After some research I began to realize that there are as many harissa recipes as there are cooks to prepare it. How wonderful! You can come up with your own, which is what I did. The recipe below has been influenced by such stunning chefs as Anna Sortun and Yotam Ottolenghi. Reading through their recipes as well as a number of others, I began developing a sense of flavors and textures common to harissa mixtures.
The great breakthrough for me came when I made peace with the fact that we were in the dead of winter and sweet red peppers were not available…except in bottles. I am not one to indulge bottled peppers but I found these at a great discount and just went for it.
This harissa with a base of bottled red peppers got rave reviews.
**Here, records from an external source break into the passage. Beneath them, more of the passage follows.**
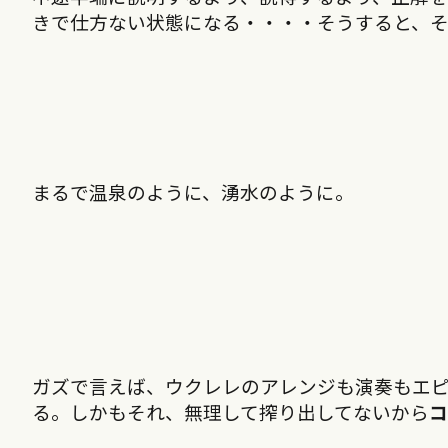
きで仕方ない状態になる・・・・そうすると、そ
まるで温泉のように、湧水のように。
ガズで言えば、ウクレレのアレンジも演奏もエ
る。しかもそれ、無理して搾り出してないから
コ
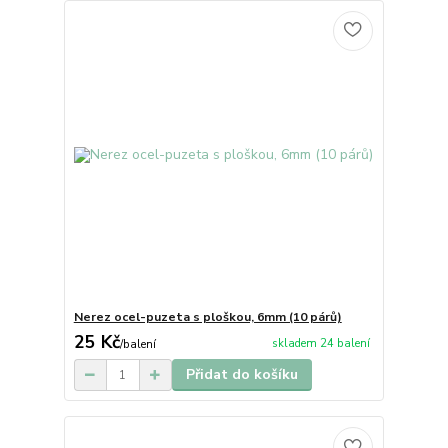
Nerez ocel-puzeta s ploškou, 6mm (10 párů)
25 Kč
skladem 24 balení
/
balení
Přidat do košíku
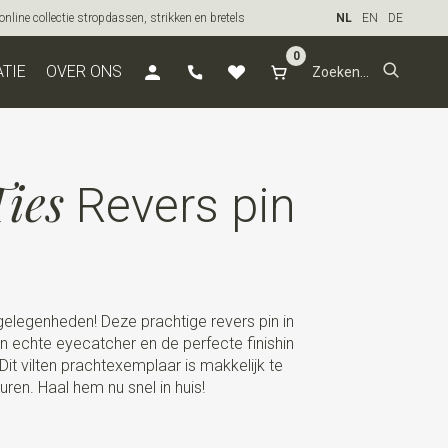
line collectie stropdassen, strikken en bretels
NL
EN
DE
0
ATIE
OVER ONS
ies
Revers pin
elegenheden! Deze prachtige revers pin in
 echte eyecatcher en de perfecte finishin
 Dit vilten prachtexemplaar is makkelijk te
uren. Haal hem nu snel in huis!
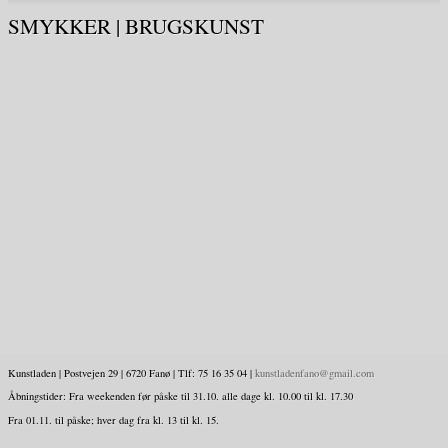
SMYKKER | BRUGSKUNST
Kunstladen | Postvejen 29 | 6720 Fanø | Tlf: 75 16 35 04 |
kunstladenfano@gmail.com
Åbningstider: Fra weekenden før påske til 31.10. alle dage kl. 10.00 til kl. 17.30
Fra 01.11. til påske; hver dag fra kl. 13 til kl. 15.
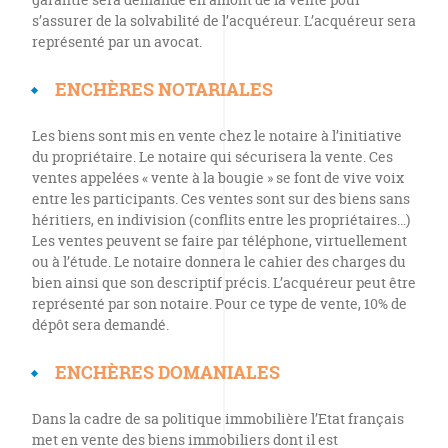
s’assurer de la solvabilité de l’acquéreur. L’acquéreur sera
représenté par un avocat.
ENCHÈRES NOTARIALES
Les biens sont mis en vente chez le notaire à l’initiative
du propriétaire. Le notaire qui sécurisera la vente. Ces
ventes appelées « vente à la bougie » se font de vive voix
entre les participants. Ces ventes sont sur des biens sans
héritiers, en indivision (conflits entre les propriétaires…)
Les ventes peuvent se faire par téléphone, virtuellement
ou à l’étude. Le notaire donnera le cahier des charges du
bien ainsi que son descriptif précis. L’acquéreur peut être
représenté par son notaire. Pour ce type de vente, 10% de
dépôt sera demandé.
ENCHÈRES DOMANIALES
Dans la cadre de sa politique immobilière l’Etat français
met en vente des biens immobiliers dont il est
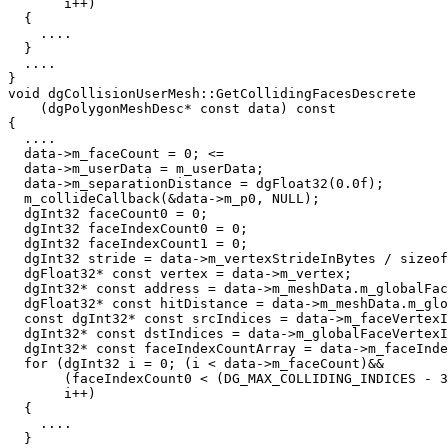
       i++)

  {

    ....

  }

  ....

}

void dgCollisionUserMesh::GetCollidingFacesDescrete

    (dgPolygonMeshDesc* const data) const

{

  ....

  data->m_faceCount = 0; <=  

  data->m_userData = m_userData;

  data->m_separationDistance = dgFloat32(0.0f);

  m_collideCallback(&data->m_p0, NULL);

  dgInt32 faceCount0 = 0;

  dgInt32 faceIndexCount0 = 0;

  dgInt32 faceIndexCount1 = 0;

  dgInt32 stride = data->m_vertexStrideInBytes / sizeof
  dgFloat32* const vertex = data->m_vertex;

  dgInt32* const address = data->m_meshData.m_globalFac
  dgFloat32* const hitDistance = data->m_meshData.m_glo
  const dgInt32* const srcIndices = data->m_faceVertexI
  dgInt32* const dstIndices = data->m_globalFaceVertexI
  dgInt32* const faceIndexCountArray = data->m_faceInde
  for (dgInt32 i = 0; (i < data->m_faceCount)&&

       (faceIndexCount0 < (DG_MAX_COLLIDING_INDICES - 3
       i++)

  {

    ....

  }
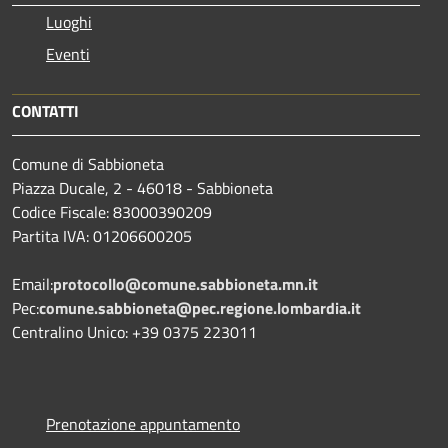
Luoghi
Eventi
CONTATTI
Comune di Sabbioneta
Piazza Ducale, 2 - 46018 - Sabbioneta
Codice Fiscale: 83000390209
Partita IVA: 01206600205
Email:
protocollo@comune.sabbioneta.mn.it
Pec:
comune.sabbioneta@pec.regione.lombardia.it
Centralino Unico: +39 0375 223011
Prenotazione appuntamento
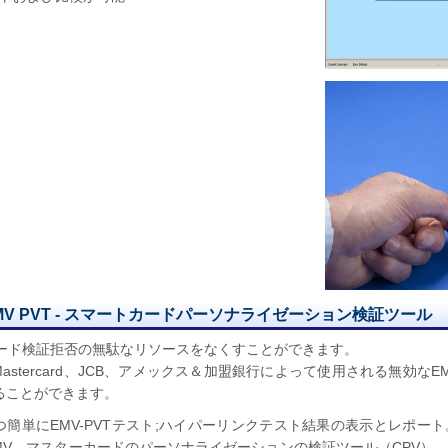
MV PVT - スマートカードパーソナライゼーション検証ツール
カード検証拒否の無駄なリソースをなくすことができます。
、Mastercard、JCB、アメックス＆加盟銀行によって使用される無効
ることができます。
つ簡単にEMV-PVTテスト;ハイパーリンクテスト結果の表示とレポー
EMV、マスターカードのパーソナライゼーションの検証ツール（CPV）、V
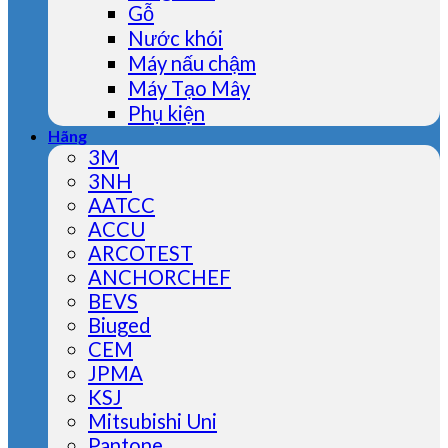
Gỗ
Nước khói
Máy nấu chậm
Máy Tạo Mây
Phụ kiện
Hãng
3M
3NH
AATCC
ACCU
ARCOTEST
ANCHORCHEF
BEVS
Biuged
CEM
JPMA
KSJ
Mitsubishi Uni
Pantone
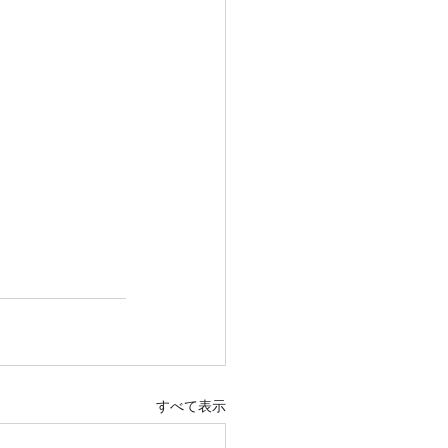
すべて表示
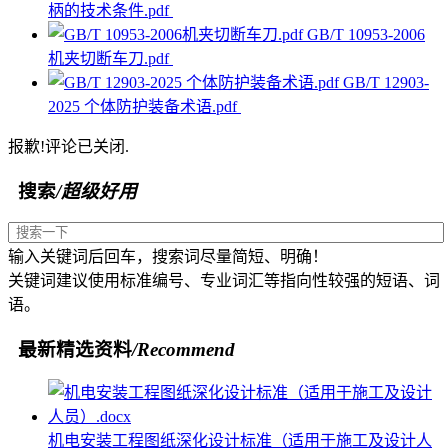
柄的技术条件.pdf
GB/T 10953-2006
机夹切断车刀.pdf
GB/T 12903-
2025 个体防护装备术语.pdf
报歉!评论已关闭.
搜索
/超级好用
输入关键词后回车，搜索词尽量简短、明确！
关键词建议使用标准编号、专业词汇等指向性较强的短语、词
语。
最新精选资料
/Recommend
机电安装工程图纸深化设计标准（适用于施工及设计人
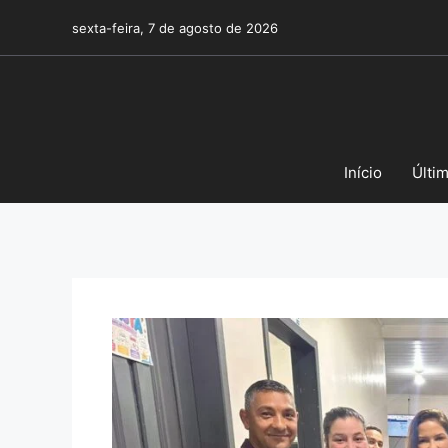
Pular
sexta-feira, 7 de agosto de 2026
para
o
conteúdo
Início
Últi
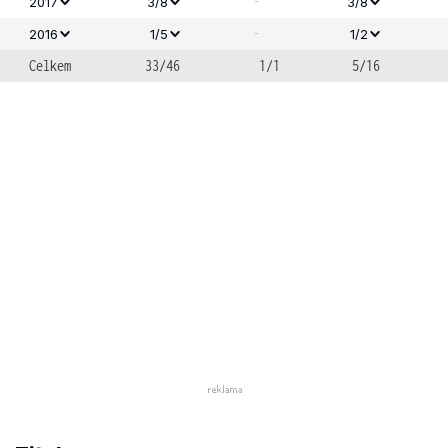
-
2017
3/8
3/8
-
2016
1/5
1/2
Celkem
33/46
1/1
5/16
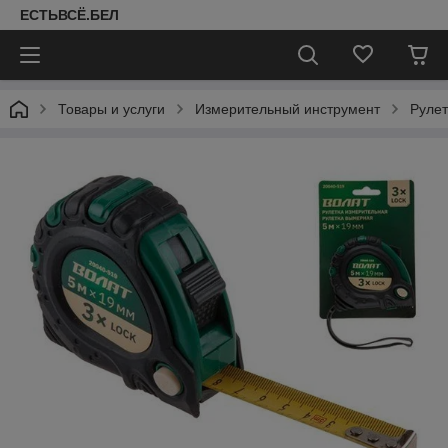
ЕСТЬВСЁ.БЕЛ
Товары и услуги
Измерительный инструмент
Рулет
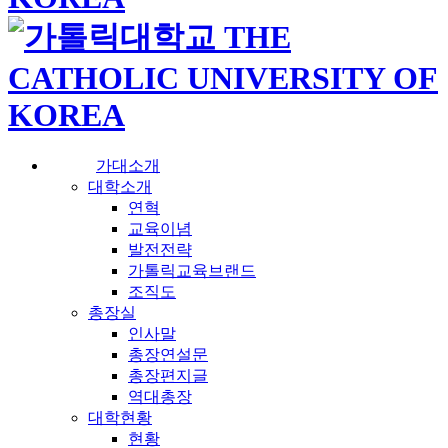
가대소개
대학소개
연혁
교육이념
발전전략
가톨릭교육브랜드
조직도
총장실
인사말
총장연설문
총장편지글
역대총장
대학현황
현황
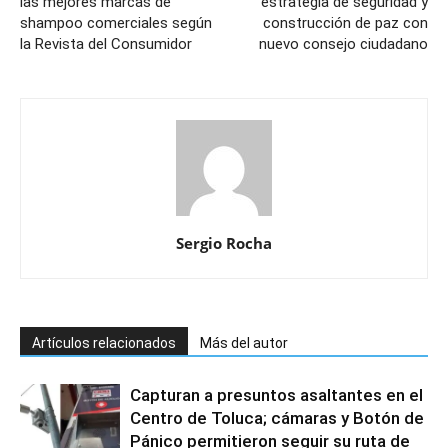
las mejores marcas de
estrategia de seguridad y
shampoo comerciales según
construcción de paz con
la Revista del Consumidor
nuevo consejo ciudadano
Sergio Rocha
Artículos relacionados
Más del autor
Capturan a presuntos asaltantes en el
Centro de Toluca; cámaras y Botón de
Pánico permitieron seguir su ruta de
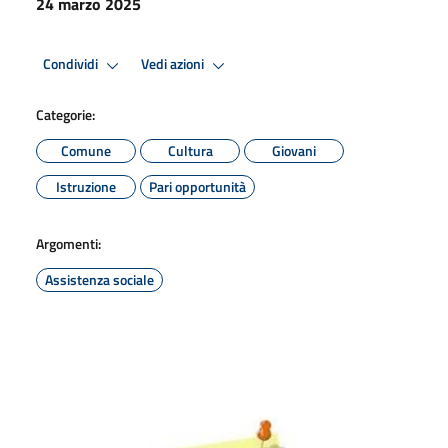
24 marzo 2025
Condividi
Vedi azioni
Categorie:
Comune
Cultura
Giovani
Istruzione
Pari opportunità
Argomenti:
Assistenza sociale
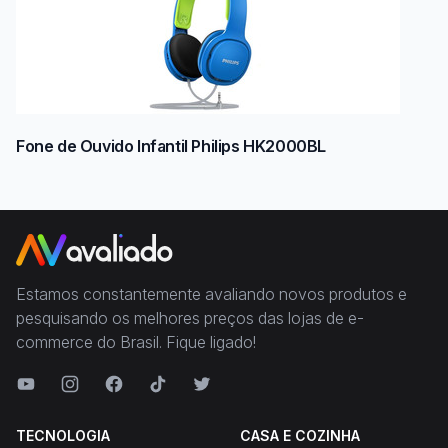
Fone de Ouvido Infantil Philips HK2000BL
Estamos constantemente avaliando novos produtos e
pesquisando os melhores preços das lojas de e-
commerce do Brasil. Fique ligado!
TECNOLOGIA
CASA E COZINHA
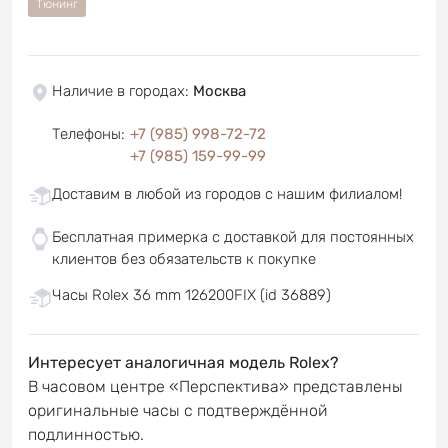
Тюнинг
Наличие в городах
:
Москва
Телефоны
:
+7 (985) 998-72-72
+7 (985) 159-99-99
Доставим в любой из городов с нашим филиалом!
Бесплатная примерка с доставкой для постоянных
клиентов без обязательств к покупке
Часы Rolex 36 mm 126200FIX (id 36889)
Интересует аналогичная модель Rolex?
В часовом центре «Перспектива» представлены
оригинальные часы с подтверждённой
подлинностью.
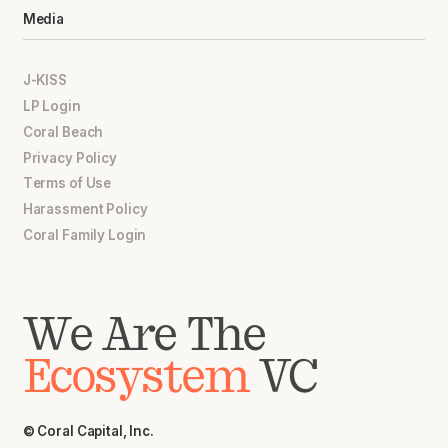
Media
J-KISS
LP Login
Coral Beach
Privacy Policy
Terms of Use
Harassment Policy
Coral Family Login
We Are The
Ecosystem
VC
© Coral Capital, Inc.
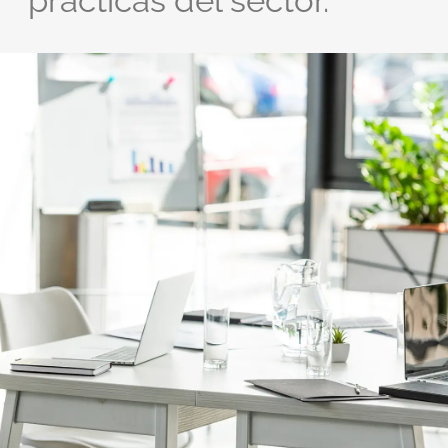
prácticas del sector.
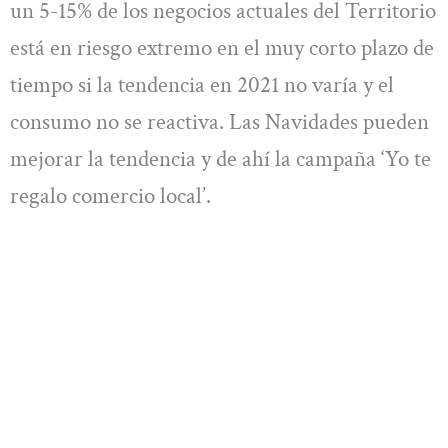
un 5-15% de los negocios actuales del Territorio
está en riesgo extremo en el muy corto plazo de
tiempo si la tendencia en 2021 no varía y el
consumo no se reactiva. Las Navidades pueden
mejorar la tendencia y de ahí la campaña ‘Yo te
regalo comercio local’.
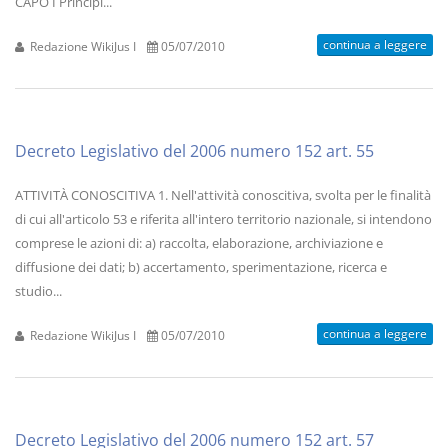
CAPO I Principi...
continua a leggere
Redazione WikiJus I
05/07/2010
Decreto Legislativo del 2006 numero 152 art. 55
ATTIVITÀ CONOSCITIVA 1. Nell'attività conoscitiva, svolta per le finalità
di cui all'articolo 53 e riferita all'intero territorio nazionale, si intendono
comprese le azioni di: a) raccolta, elaborazione, archiviazione e
diffusione dei dati; b) accertamento, sperimentazione, ricerca e
studio...
continua a leggere
Redazione WikiJus I
05/07/2010
Decreto Legislativo del 2006 numero 152 art. 57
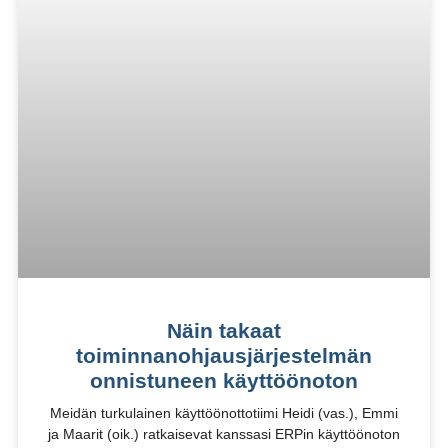
Näin takaat
toiminnanohjausjärjestelmän
onnistuneen käyttöönoton
Meidän turkulainen käyttöönottotiimi Heidi (vas.), Emmi
ja Maarit (oik.) ratkaisevat kanssasi ERPin käyttöönoton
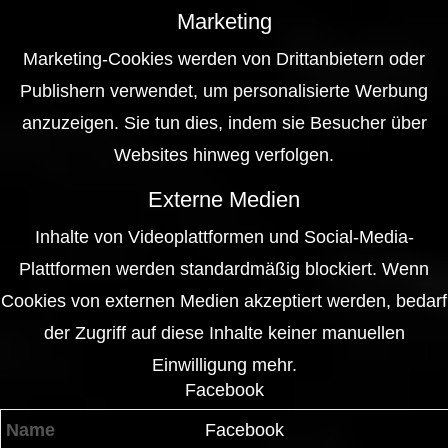
Marketing
Marketing-Cookies werden von Drittanbietern oder
Publishern verwendet, um personalisierte Werbung
anzuzeigen. Sie tun dies, indem sie Besucher über
Websites hinweg verfolgen.
Externe Medien
Inhalte von Videoplattformen und Social-Media-
Plattformen werden standardmäßig blockiert. Wenn
Cookies von externen Medien akzeptiert werden, bedarf
der Zugriff auf diese Inhalte keiner manuellen
Einwilligung mehr.
Facebook
Name
Facebook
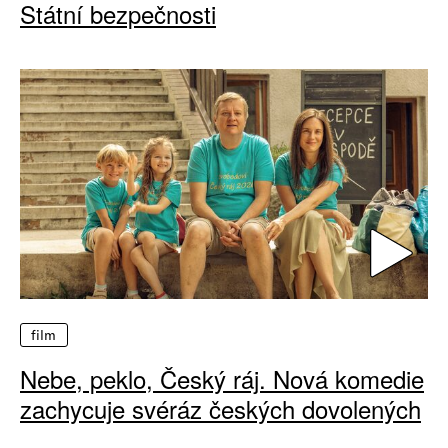
Státní bezpečnosti
film
Nebe, peklo, Český ráj. Nová komedie
zachycuje svéráz českých dovolených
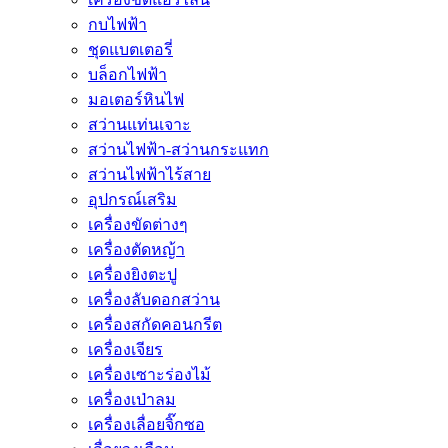
กบไฟฟ้า
ชุดแบตเตอรี่
บล็อกไฟฟ้า
มอเตอร์หินไฟ
สว่านแท่นเจาะ
สว่านไฟฟ้า-สว่านกระแทก
สว่านไฟฟ้าไร้สาย
อุปกรณ์เสริม
เครื่องขัดต่างๆ
เครื่องตัดหญ้า
เครื่องยิงตะปู
เครื่องลับดอกสว่าน
เครื่องสกัดคอนกรีต
เครื่องเจียร
เครื่องเซาะร่องไม้
เครื่องเป่าลม
เครื่องเลื่อยจิ๊กซอ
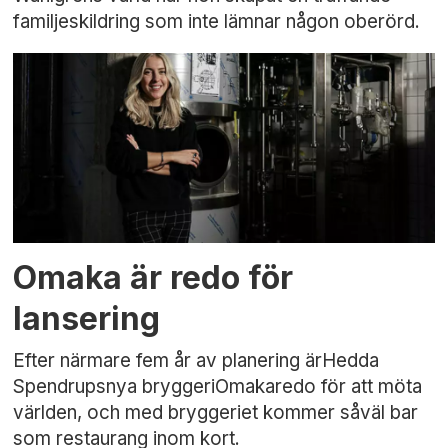
familjeskildring som inte lämnar någon oberörd.
Omaka är redo för
lansering
Efter närmare fem år av planering ärHedda
Spendrupsnya bryggeriOmakaredo för att möta
världen, och med bryggeriet kommer såväl bar
som restaurang inom kort.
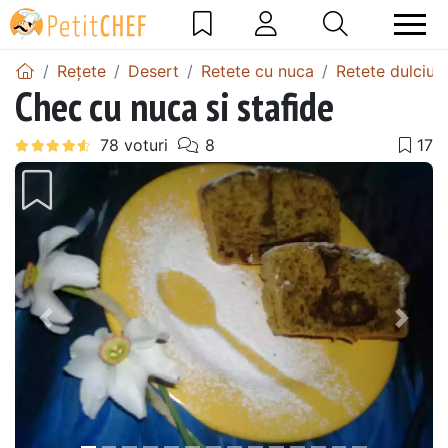
Rețete
Desert
Retete cu nuca
Retete dulciur
Chec cu nuca si stafide
Precedentul
Urmă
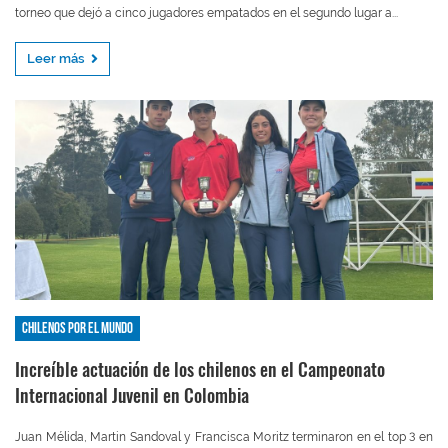
torneo que dejó a cinco jugadores empatados en el segundo lugar a...
Leer más
Chilenos por el mundo
Increíble actuación de los chilenos en el Campeonato
Internacional Juvenil en Colombia
Juan Mélida, Martin Sandoval y Francisca Moritz terminaron en el top 3 en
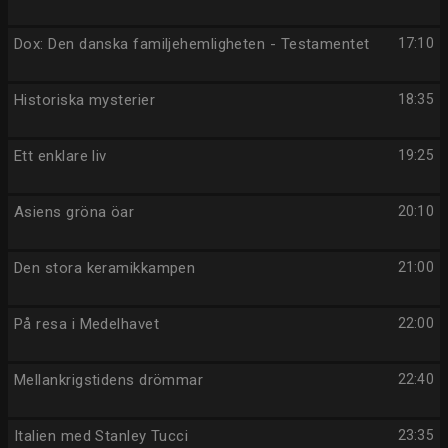
Dox: Den danska familjehemligheten - Testamentet
17:10
Historiska mysterier
18:35
Ett enklare liv
19:25
Asiens gröna öar
20:10
Den stora keramikkampen
21:00
På resa i Medelhavet
22:00
Mellankrigstidens drömmar
22:40
Italien med Stanley Tucci
23:35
Finger-licking good! The debut was mid-February and the harissa tasted like mid-July. Glorious!
A time saver for me has been to double or triple the amount of harissa needed for a dish. The extra harissa gets frozen in ice cube trays, then transferred to freezer bags. It is so handy!
Harissa is good for about 12-14 days if kept in a tightly covered container in the refrigerator. To freeze it, follow the suggestion offered in the post above.